[Dataset excerpt]
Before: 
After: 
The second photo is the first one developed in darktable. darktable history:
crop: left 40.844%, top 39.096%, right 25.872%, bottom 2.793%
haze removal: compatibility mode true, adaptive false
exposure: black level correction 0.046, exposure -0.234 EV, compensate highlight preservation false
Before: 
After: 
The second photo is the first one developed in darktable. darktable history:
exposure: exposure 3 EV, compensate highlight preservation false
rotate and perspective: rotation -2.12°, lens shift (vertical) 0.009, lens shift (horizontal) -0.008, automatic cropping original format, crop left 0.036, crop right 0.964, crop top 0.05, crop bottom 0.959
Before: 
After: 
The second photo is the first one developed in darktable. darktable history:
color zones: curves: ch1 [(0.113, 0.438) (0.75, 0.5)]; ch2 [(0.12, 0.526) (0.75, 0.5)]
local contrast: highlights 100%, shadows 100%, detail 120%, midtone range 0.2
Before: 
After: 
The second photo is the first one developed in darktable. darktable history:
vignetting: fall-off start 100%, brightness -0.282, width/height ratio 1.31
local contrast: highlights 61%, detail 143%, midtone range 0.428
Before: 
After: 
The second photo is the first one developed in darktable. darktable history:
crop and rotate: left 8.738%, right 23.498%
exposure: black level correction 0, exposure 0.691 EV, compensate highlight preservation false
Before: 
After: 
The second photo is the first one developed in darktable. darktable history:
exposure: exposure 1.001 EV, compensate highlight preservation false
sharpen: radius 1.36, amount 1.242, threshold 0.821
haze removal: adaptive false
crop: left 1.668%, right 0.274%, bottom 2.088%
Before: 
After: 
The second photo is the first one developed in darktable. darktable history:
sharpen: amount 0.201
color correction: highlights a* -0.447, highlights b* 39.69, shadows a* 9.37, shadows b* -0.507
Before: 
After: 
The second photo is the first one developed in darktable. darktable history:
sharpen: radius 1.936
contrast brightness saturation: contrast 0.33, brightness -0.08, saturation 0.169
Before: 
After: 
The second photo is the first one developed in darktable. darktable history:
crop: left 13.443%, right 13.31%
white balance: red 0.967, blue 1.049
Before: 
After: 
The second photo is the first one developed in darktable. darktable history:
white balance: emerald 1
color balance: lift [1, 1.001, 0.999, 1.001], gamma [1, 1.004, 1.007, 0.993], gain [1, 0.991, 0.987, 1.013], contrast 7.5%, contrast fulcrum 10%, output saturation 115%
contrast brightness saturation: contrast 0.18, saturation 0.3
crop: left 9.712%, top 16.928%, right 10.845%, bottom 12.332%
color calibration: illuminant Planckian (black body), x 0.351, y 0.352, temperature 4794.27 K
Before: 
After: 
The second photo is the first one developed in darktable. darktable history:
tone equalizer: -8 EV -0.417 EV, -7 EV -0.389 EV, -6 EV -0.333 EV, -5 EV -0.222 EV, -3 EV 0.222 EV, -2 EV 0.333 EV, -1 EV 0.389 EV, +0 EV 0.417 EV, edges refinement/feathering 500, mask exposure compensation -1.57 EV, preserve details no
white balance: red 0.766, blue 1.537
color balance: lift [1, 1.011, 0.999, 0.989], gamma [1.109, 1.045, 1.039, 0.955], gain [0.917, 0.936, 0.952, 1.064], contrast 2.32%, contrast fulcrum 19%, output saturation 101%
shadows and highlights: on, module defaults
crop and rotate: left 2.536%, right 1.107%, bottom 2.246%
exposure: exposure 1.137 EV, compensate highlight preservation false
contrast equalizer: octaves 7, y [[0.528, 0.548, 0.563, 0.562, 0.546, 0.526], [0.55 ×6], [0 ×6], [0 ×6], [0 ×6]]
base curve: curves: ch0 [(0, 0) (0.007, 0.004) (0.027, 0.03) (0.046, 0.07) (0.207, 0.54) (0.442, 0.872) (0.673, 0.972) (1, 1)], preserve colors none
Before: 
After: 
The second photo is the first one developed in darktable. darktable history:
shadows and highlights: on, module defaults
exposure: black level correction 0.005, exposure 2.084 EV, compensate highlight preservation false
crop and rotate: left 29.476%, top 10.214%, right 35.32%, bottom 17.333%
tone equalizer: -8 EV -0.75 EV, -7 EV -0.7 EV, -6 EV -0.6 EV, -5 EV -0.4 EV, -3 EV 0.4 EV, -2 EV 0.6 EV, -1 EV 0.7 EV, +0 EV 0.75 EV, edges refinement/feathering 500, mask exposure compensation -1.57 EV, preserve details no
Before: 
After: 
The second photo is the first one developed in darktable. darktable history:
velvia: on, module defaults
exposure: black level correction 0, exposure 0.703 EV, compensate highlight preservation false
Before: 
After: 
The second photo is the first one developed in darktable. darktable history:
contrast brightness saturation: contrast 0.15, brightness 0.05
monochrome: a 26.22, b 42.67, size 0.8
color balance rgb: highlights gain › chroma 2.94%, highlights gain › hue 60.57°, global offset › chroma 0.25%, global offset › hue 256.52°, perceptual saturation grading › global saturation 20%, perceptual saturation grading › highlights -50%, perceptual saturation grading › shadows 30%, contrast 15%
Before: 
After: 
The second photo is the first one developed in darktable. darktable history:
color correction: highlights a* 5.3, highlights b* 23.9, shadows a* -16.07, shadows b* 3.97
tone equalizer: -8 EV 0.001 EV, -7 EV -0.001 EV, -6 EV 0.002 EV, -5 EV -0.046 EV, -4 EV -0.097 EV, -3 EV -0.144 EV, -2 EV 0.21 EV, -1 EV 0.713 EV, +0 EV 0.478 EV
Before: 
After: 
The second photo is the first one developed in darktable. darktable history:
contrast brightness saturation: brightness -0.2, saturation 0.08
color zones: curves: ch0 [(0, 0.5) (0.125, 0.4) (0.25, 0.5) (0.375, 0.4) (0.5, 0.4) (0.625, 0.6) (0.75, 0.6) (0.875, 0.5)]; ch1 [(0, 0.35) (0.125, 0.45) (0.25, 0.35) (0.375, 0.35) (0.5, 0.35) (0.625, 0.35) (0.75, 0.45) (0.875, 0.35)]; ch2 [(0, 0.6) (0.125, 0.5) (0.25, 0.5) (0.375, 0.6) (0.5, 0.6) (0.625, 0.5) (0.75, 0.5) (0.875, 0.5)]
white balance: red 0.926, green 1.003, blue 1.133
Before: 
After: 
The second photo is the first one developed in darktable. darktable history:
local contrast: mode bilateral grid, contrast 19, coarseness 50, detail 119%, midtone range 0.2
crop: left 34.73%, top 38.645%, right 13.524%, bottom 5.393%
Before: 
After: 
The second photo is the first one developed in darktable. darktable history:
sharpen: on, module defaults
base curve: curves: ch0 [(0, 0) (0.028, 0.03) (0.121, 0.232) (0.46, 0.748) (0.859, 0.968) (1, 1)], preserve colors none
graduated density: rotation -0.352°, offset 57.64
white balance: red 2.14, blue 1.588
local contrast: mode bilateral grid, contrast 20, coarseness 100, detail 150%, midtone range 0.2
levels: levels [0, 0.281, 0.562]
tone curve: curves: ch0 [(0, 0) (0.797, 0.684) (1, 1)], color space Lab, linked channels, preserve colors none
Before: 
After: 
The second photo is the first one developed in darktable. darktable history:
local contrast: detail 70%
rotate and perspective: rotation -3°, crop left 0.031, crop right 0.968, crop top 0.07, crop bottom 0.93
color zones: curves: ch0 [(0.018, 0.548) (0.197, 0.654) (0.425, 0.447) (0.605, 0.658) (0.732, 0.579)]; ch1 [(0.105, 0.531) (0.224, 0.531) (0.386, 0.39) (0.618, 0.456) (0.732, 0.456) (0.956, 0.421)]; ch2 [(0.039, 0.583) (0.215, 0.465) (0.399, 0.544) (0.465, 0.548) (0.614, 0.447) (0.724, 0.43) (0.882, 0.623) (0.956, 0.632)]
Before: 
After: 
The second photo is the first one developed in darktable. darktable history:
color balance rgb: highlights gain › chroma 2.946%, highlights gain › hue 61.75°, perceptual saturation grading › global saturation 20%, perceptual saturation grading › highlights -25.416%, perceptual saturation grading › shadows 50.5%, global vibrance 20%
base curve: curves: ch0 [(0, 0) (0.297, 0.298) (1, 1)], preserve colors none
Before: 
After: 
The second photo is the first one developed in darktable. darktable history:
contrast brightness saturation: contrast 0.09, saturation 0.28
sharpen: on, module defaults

Exercise — Please recast the entries, from the start through the line containing "exposure: black level correction 0, exposure 0.691", as a two-column CSV with the headers entry_text and answer and one row per entry. Quote every field and replace its line breaks with spaces.

Complete response —
entry_text,answer
"Before: After: The second photo is the first one developed in darktable. darktable history:","crop: left 40.844%, top 39.096%, right 25.872%, bottom 2.793% haze removal: compatibility mode true, adaptive false exposure: black level correction 0.046, exposure -0.234 EV, compensate highlight preservation false"
"Before: After: The second photo is the first one developed in darktable. darktable history:","exposure: exposure 3 EV, compensate highlight preservation false rotate and perspective: rotation -2.12°, lens shift (vertical) 0.009, lens shift (horizontal) -0.008, automatic cropping original format, crop left 0.036, crop right 0.964, crop top 0.05, crop bottom 0.959"
"Before: After: The second photo is the first one developed in darktable. darktable history:","color zones: curves: ch1 [(0.113, 0.438) (0.75, 0.5)]; ch2 [(0.12, 0.526) (0.75, 0.5)] local contrast: highlights 100%, shadows 100%, detail 120%, midtone range 0.2"
"Before: After: The second photo is the first one developed in darktable. darktable history:","vignetting: fall-off start 100%, brightness -0.282, width/height ratio 1.31 local contrast: highlights 61%, detail 143%, midtone range 0.428"
"Before: After: The second photo is the first one developed in darktable. darktable history:","crop and rotate: left 8.738%, right 23.498% exposure: black level correction 0, exposure 0.691 EV, compensate highlight preservation false"